Activities:
1. Answer these questions about the text on life coaching:
(a) What are counselling and therapy focused more on?
(b) What are coaches generally not trained to deal with?
(c) In the U.K., what else can anyone call themselves besides a Life Coach?
2. Rewrite the part of the life coaching text that opens with the words containing "Counselling and therapy" and closes with "mental health crises.", putting "doctor" in place of "healthcare professional".
3. Extend the text about life coaching, picking up right after its last sentence.

Counselling and therapy on the other hand, are focused more on working on diagnosed issues such as moderate to severe anxiety and depression, or to resolve significant and/or traumatic past issues that are impacting your life currently. That isn’t to say that you can’t have coaching if you have a diagnosed mental health issue, but it is important that you find a coach who knows where their competency lies and can work together with your healthcare professional if appropriate. This is particularly important as, generally, coaches are not trained to deal with mental health crises.

Myth #4: “Life coaching legitimate?! Anyone can all themselves a ‘Life Coach’ without any training or qualification – how do I know you’re not a charlatan?”

white text on black background reads, "how do I know you're not a charlatan?". Teal, magenta and yellow stripes surround the text. From Is life coaching legitimate blog.

A slight side-note - while it’s true that anyone can call themselves a Life Coach, in the U.K. anyone can also call themselves a counsellor or therapist, so this isn’t particular to coaching. That being said, there are things to look for to help you pick a good coach.

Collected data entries
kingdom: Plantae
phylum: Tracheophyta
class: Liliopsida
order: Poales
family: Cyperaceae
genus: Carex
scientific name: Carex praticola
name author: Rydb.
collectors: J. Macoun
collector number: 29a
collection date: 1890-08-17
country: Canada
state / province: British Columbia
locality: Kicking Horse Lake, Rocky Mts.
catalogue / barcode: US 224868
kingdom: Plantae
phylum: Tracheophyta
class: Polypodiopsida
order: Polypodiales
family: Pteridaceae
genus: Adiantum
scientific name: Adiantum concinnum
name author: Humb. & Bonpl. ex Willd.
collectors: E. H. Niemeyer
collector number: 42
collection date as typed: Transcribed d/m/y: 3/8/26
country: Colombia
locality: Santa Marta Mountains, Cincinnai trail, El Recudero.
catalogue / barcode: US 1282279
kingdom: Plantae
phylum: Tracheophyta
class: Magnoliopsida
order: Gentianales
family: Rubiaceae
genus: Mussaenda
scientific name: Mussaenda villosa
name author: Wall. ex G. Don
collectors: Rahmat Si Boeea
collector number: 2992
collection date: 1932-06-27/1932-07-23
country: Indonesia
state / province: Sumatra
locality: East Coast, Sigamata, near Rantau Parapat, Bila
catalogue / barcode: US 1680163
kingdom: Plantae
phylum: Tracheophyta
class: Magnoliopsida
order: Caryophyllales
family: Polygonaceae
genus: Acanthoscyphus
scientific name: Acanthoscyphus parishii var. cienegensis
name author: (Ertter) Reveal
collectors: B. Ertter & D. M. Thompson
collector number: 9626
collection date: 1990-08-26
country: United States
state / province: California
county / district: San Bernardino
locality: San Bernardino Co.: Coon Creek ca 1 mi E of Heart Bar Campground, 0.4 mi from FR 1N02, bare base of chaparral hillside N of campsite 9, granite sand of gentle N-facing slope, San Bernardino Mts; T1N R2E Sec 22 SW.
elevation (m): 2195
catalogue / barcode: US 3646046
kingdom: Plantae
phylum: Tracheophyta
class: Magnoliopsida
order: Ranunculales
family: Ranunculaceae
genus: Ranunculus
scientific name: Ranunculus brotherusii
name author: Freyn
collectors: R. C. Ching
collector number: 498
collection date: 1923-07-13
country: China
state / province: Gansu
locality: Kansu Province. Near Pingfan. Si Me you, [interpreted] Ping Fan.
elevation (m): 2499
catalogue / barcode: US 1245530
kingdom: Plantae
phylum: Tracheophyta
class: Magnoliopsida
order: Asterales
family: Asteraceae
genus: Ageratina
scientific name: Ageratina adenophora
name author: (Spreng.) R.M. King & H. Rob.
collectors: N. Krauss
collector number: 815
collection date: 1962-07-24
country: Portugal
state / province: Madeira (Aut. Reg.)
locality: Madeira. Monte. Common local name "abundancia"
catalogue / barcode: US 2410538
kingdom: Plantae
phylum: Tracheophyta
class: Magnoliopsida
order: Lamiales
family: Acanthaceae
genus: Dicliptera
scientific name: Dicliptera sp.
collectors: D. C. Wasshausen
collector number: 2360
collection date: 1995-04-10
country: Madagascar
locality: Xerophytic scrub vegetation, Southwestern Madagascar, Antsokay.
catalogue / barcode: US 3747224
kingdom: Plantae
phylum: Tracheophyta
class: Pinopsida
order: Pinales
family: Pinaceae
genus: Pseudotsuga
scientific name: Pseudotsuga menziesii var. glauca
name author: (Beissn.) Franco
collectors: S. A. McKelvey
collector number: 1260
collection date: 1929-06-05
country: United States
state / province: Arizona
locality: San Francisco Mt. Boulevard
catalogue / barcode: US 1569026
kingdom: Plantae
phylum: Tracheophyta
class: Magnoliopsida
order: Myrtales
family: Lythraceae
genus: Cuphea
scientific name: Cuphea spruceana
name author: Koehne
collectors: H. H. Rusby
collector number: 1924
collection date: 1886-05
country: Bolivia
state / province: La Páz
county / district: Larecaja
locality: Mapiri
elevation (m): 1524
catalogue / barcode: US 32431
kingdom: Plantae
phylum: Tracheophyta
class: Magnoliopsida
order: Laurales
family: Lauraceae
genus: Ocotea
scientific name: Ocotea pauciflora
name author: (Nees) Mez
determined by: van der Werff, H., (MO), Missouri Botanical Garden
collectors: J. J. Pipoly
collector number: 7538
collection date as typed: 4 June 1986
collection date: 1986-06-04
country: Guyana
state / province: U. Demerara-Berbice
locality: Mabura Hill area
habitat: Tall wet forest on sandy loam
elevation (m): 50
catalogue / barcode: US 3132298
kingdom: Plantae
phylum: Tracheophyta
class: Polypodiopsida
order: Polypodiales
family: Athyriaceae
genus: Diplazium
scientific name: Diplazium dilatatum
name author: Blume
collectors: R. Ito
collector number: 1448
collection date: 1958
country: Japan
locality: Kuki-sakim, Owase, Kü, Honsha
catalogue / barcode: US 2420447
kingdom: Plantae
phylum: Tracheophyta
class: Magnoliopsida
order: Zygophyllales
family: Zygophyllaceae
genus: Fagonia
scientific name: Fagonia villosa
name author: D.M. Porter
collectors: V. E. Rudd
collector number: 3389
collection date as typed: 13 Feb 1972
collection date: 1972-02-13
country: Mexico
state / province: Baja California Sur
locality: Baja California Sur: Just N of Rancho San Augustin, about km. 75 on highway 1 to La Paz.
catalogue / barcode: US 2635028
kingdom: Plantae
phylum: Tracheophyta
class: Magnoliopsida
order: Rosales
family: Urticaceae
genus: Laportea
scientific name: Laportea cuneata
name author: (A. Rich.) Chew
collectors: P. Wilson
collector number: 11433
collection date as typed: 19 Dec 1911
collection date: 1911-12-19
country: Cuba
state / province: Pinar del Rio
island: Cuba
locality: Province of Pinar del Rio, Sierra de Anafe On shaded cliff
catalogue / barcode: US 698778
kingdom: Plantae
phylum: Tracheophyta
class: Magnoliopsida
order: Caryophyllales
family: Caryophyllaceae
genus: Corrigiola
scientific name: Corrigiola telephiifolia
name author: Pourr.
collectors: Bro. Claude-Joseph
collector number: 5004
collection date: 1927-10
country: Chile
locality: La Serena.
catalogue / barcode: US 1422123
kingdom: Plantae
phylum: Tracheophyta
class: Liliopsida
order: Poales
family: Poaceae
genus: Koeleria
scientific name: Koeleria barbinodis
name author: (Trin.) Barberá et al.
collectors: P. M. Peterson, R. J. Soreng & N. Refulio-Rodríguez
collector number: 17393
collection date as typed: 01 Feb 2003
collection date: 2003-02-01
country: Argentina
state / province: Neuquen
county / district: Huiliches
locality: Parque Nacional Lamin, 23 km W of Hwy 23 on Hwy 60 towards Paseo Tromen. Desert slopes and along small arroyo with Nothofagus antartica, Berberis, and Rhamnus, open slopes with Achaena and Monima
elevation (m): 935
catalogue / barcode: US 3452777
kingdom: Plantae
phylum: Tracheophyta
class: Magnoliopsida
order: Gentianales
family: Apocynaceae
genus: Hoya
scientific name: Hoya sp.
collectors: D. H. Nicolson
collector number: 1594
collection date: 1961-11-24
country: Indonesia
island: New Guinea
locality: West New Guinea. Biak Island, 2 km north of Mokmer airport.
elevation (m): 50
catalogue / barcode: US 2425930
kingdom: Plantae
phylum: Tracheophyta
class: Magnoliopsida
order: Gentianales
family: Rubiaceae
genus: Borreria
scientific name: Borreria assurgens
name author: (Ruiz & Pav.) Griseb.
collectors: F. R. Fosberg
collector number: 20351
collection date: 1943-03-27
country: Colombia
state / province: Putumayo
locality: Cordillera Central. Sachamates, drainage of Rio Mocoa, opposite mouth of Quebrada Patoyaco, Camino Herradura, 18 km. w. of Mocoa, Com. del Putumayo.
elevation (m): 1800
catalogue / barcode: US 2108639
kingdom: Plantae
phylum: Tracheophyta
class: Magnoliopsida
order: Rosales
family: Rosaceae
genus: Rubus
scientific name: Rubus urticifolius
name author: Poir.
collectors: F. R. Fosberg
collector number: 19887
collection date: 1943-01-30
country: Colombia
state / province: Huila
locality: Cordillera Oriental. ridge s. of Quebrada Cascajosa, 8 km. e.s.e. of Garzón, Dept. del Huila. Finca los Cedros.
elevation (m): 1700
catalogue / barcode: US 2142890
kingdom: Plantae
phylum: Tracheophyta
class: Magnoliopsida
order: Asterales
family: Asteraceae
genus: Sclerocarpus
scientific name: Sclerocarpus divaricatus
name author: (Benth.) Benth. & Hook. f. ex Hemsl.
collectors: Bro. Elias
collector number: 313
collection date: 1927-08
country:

Responses for each task:
1.
(a) Working on diagnosed issues such as moderate to severe anxiety and depression, or resolving significant and/or traumatic past issues that are impacting your life currently.
(b) Mental health crises.
(c) A counsellor or therapist.

2.
Counselling and therapy on the other hand, are focused more on working on diagnosed issues such as moderate to severe anxiety and depression, or to resolve significant and/or traumatic past issues that are impacting your life currently. That isn’t to say that you can’t have coaching if you have a diagnosed mental health issue, but it is important that you find a coach who knows where their competency lies and can work together with your doctor if appropriate. This is particularly important as, generally, coaches are not trained to deal with mental health crises.

3.
That your potential coach has had thorough training is essential. The Diploma I hold has been accredited by both the Association for Coaching and the International Coaching Federation (the 2 professional bodies active in the UK who accredit coaches and their training) for having a certain amount of training hours - which includes seeing clients - setting me out from coaches who have done a 2 day certification course which required no work with real clients outside the training room. It also means the course I followed contained training on a variety of coaching models and frameworks and not just one or two models.

Personal accreditation from one of the above organizations can also be an indication of a legitimate life coach; however many coaches choose not to pursue accreditation for various reasons (among which is that accreditation can be costly and time-consuming), so lack of this isn’t necessarily a minus. Being a member of a professional body may also mean that they have to adhere to that body’s ethical or professional standards. For example, while, at the time of writing, I myself am not accredited by either of the major coaching bodies, I am a Graduate Member of the British Psychological Society and use their ethics codes for guidance.

Myth #5: “Coaching is too expensive!”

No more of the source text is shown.